Tool Discovery & Communication
- Tool discovery is faster than expected – retrieving a list of 50+ tools from an MCP server takes under 100 ms.
- STDIO latency is surprisingly low: only 1–2 ms overhead, barely noticeable.
- HTTP adds considerably more latency due to network round‑trips.
Type Safety & Request Filtering
- Type safety prevents many bugs. In‑process tools using Go structs catch issues at compile time that would otherwise become runtime failures with JSON validation.
- Request‑level filtering is more powerful than a global config. Being able to change which tools are available per request gives far more control than static configuration.

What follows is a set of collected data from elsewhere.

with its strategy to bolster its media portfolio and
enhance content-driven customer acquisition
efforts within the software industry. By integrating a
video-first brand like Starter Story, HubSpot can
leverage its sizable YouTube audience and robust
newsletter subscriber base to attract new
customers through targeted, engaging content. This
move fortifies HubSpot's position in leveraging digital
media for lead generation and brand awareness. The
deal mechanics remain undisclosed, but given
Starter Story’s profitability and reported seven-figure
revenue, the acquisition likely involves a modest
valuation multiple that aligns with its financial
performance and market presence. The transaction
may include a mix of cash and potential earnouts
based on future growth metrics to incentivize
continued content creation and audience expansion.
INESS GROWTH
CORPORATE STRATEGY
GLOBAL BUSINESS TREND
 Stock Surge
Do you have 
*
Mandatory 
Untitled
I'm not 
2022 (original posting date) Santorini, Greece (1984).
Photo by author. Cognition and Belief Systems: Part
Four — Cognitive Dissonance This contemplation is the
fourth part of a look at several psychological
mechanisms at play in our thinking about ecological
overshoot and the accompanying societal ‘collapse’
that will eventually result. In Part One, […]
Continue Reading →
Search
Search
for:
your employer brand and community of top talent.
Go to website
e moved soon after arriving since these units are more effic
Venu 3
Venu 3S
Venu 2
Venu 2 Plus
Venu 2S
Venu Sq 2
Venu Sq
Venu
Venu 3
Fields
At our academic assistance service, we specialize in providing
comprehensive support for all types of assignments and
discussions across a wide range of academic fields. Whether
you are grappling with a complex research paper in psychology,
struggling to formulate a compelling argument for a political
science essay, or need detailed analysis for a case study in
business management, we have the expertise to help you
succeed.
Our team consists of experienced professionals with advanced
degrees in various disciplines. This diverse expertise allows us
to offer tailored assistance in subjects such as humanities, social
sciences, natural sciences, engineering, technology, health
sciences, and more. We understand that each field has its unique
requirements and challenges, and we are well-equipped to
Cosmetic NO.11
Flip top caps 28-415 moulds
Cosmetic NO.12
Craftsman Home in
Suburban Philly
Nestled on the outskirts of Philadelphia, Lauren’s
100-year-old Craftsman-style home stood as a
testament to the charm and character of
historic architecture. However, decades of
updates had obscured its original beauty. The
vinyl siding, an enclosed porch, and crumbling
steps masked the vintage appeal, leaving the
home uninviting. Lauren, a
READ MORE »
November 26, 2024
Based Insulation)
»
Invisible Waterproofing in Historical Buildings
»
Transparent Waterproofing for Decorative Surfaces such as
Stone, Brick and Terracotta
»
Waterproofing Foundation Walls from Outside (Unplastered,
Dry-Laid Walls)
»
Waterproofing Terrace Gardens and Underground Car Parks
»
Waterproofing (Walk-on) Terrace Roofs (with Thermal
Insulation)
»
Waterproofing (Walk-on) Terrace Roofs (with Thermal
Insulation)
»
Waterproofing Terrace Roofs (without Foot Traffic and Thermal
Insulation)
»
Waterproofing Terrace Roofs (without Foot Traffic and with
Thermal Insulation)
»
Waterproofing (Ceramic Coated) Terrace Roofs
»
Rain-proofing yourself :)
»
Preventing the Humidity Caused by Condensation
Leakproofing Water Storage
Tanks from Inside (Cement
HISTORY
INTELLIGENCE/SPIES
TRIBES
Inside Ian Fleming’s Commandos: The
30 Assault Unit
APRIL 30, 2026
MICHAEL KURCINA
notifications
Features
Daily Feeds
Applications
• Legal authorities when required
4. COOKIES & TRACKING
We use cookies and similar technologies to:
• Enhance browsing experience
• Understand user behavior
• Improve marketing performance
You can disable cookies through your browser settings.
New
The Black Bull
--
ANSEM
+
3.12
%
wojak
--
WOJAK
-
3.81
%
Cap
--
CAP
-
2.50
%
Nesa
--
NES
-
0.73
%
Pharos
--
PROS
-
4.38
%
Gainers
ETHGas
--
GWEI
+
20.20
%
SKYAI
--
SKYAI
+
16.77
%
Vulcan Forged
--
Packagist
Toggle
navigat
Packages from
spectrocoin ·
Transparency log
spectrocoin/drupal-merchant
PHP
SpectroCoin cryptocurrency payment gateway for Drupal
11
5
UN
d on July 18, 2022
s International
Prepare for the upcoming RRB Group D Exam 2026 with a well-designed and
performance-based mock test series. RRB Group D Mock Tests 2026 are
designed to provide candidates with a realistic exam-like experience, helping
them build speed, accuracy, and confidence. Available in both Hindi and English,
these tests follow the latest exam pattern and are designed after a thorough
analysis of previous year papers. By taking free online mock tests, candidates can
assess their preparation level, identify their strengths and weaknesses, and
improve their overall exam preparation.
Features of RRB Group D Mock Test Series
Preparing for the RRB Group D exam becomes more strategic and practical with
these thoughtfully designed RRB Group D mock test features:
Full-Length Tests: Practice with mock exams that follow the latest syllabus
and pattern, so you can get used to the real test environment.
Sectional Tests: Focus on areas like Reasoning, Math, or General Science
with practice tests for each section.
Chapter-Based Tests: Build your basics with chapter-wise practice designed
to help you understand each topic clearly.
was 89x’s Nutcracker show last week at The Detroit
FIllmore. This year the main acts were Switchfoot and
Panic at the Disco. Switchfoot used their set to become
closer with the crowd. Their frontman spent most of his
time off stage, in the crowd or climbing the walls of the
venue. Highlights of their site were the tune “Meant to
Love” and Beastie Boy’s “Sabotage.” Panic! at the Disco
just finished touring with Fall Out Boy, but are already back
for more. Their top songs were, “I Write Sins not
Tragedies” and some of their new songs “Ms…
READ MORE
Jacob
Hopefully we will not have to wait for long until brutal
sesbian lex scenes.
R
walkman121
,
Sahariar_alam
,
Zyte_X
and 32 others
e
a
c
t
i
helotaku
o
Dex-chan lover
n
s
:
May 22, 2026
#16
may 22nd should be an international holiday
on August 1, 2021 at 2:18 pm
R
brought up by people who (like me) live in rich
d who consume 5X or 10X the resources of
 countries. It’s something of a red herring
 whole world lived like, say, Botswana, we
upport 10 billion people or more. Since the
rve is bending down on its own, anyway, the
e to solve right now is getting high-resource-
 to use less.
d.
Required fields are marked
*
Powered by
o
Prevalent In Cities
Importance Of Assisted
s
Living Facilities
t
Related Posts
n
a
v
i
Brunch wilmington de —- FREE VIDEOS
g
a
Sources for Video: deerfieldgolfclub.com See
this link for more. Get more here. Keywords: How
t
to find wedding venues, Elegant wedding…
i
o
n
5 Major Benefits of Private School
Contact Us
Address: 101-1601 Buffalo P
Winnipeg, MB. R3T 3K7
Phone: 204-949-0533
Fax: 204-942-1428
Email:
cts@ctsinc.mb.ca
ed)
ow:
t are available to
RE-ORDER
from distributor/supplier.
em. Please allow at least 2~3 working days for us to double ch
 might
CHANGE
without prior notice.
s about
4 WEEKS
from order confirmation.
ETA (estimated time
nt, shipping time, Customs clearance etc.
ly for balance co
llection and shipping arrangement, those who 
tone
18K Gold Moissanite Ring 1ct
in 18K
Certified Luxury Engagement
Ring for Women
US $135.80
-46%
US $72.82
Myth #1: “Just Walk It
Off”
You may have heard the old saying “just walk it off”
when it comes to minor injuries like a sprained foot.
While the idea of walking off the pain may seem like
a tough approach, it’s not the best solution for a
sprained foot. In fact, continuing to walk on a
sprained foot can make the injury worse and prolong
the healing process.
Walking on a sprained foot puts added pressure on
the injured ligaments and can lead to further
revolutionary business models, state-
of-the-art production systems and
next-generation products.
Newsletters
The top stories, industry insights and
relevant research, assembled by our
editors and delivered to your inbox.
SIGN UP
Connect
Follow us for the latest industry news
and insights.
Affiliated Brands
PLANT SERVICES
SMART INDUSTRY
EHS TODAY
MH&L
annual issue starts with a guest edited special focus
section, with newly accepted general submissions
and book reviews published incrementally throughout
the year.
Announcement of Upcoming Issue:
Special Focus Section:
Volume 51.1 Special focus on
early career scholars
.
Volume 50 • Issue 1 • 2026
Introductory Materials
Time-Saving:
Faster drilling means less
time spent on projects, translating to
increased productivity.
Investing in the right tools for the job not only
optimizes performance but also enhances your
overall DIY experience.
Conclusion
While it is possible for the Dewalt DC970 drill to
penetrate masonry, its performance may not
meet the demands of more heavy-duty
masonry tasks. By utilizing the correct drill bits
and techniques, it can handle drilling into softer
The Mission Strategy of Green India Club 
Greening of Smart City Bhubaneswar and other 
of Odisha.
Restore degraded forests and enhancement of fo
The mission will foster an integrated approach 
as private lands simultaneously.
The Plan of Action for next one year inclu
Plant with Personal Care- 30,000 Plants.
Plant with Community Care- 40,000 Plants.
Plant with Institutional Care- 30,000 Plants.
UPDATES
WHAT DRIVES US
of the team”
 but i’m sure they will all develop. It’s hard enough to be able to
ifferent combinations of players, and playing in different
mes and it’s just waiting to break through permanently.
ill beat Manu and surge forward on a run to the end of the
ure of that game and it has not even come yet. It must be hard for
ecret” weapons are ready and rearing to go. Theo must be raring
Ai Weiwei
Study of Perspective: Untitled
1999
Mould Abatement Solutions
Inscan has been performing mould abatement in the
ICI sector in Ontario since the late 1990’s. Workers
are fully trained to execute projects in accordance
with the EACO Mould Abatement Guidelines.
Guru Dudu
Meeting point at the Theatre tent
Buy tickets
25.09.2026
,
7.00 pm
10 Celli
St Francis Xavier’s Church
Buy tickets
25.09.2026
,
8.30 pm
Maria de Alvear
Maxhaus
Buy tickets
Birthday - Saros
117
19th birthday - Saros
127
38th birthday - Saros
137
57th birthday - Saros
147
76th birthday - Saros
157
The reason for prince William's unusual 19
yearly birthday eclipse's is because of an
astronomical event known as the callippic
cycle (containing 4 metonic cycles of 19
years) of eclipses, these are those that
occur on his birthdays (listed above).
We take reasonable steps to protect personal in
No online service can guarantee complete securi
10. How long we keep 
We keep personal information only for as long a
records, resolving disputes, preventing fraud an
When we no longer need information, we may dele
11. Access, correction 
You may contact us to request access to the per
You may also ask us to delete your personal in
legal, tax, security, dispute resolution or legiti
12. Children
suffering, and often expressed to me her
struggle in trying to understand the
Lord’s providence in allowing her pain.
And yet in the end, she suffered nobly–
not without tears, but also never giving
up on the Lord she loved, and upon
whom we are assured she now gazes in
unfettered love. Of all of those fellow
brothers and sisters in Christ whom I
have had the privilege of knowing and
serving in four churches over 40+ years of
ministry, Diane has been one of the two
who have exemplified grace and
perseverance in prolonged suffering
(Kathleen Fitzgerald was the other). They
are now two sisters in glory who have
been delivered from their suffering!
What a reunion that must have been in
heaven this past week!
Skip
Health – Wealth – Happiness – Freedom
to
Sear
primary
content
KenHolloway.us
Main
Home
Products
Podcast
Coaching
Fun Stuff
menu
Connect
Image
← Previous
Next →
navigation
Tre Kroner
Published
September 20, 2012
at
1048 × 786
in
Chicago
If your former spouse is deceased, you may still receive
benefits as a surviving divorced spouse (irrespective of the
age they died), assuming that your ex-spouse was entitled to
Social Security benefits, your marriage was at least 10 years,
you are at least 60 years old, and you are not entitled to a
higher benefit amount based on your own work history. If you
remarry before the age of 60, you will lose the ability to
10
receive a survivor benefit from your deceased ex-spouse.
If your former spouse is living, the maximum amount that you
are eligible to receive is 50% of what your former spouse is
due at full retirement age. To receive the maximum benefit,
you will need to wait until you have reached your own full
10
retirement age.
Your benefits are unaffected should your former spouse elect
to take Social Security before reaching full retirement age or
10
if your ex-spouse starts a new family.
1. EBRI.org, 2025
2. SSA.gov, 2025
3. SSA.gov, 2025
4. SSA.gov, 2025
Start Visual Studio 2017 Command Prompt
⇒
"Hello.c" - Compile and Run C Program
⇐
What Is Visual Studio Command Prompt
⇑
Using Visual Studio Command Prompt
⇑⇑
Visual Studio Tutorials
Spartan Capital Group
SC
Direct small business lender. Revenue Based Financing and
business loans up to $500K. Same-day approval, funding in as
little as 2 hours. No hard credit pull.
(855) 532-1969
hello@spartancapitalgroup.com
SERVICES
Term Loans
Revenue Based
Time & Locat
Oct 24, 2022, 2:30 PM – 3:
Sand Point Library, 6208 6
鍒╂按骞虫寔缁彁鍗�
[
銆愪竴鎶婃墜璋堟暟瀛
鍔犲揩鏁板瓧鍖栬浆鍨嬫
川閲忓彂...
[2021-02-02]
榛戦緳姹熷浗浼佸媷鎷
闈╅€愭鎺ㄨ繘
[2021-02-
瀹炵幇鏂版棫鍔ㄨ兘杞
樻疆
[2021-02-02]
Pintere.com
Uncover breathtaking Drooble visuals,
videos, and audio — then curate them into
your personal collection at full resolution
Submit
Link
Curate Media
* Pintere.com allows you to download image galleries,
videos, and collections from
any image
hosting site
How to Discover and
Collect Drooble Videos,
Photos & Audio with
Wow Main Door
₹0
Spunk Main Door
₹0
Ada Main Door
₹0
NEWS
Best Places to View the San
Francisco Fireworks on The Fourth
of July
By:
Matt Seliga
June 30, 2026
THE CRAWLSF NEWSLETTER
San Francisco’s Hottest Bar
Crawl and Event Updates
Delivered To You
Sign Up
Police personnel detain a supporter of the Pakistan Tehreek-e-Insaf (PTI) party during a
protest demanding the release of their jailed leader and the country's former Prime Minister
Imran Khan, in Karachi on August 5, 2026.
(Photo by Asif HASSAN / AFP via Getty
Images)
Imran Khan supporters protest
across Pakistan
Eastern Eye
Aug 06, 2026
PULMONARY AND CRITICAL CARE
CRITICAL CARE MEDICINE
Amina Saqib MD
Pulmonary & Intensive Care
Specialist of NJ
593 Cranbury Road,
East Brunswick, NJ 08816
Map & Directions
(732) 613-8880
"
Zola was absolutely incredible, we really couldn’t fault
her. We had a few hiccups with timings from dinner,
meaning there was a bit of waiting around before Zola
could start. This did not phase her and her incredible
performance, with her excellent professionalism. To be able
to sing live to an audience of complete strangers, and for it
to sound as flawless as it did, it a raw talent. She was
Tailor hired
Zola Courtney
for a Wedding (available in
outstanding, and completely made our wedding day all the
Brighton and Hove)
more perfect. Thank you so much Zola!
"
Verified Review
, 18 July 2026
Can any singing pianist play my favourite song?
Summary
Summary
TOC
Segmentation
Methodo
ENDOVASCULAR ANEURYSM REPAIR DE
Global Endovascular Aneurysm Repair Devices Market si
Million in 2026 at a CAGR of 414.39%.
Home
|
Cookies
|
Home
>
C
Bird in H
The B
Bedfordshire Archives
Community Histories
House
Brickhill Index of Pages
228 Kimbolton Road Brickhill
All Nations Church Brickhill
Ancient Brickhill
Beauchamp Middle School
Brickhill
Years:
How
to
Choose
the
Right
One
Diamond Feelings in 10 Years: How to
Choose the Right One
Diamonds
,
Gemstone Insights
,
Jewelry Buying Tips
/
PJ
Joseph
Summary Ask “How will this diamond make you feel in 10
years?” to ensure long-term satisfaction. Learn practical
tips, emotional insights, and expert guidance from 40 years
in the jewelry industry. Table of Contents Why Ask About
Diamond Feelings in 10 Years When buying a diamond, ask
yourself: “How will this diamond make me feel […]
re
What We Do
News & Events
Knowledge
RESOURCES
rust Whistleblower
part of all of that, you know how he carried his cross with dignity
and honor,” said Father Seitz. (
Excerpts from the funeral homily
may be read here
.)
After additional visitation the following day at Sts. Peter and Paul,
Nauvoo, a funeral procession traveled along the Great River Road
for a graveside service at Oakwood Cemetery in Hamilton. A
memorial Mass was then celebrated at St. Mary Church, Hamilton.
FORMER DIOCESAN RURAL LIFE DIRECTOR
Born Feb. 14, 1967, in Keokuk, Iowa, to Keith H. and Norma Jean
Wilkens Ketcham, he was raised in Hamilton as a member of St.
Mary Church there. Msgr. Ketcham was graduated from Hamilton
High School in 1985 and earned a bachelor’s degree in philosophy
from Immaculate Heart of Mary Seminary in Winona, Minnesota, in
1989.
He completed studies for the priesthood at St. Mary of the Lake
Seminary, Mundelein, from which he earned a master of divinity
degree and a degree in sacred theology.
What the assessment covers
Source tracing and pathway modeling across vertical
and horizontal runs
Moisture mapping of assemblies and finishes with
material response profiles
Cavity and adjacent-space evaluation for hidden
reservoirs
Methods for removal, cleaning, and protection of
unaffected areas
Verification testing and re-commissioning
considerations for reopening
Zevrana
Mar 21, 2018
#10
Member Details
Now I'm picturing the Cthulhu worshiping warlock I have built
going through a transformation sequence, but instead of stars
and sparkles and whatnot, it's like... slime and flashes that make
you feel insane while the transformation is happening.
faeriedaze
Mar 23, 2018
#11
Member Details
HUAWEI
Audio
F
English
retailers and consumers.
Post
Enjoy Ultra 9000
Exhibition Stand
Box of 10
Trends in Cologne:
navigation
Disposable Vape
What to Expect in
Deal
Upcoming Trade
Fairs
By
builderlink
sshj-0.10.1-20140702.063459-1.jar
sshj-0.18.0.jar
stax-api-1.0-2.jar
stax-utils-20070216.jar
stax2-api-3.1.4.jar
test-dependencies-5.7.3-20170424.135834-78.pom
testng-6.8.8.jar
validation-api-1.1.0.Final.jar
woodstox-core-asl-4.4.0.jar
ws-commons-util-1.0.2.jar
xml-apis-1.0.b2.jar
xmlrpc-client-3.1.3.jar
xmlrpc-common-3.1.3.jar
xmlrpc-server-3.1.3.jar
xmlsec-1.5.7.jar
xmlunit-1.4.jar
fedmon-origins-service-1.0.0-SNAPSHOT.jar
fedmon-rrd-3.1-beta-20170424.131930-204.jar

Real‑World Performance Numbers
| Component | Avg. Latency | Notes |
|---|---|---|
| STDIO filesystem tools | 1.2 ms | |
| HTTP database tools | 15 ms | Local network |
| In‑process calculation tools | 0.08 ms | |
| Memory per STDIO connection | ~2 MB | |
| Tool discovery (50 tools) | 85 ms | Go runtime; Python/Node.js MCP servers will be slower, but the architecture scales well. |
MCP Support
- MCP support is live in Bifrost.
- Setup is straightforward: configure your MCP servers, set which tools can auto‑execute, and start making requests.
Documentation
- We documented all four connection types, agent vs. code mode, and request‑level filtering in the MCP docs.
- Examples are provided for common patterns:
- Filesystem
- Database
- Web APIs
Closing Thoughts
If you’re building agents that need to interact with real infrastructure, this approach is cleaner than custom integration code and gives you the observability and security controls required for production.
The code is open source – check out the implementation if you’re curious about the internals. We ship updates based on real‑world usage, so feedback is always welcome.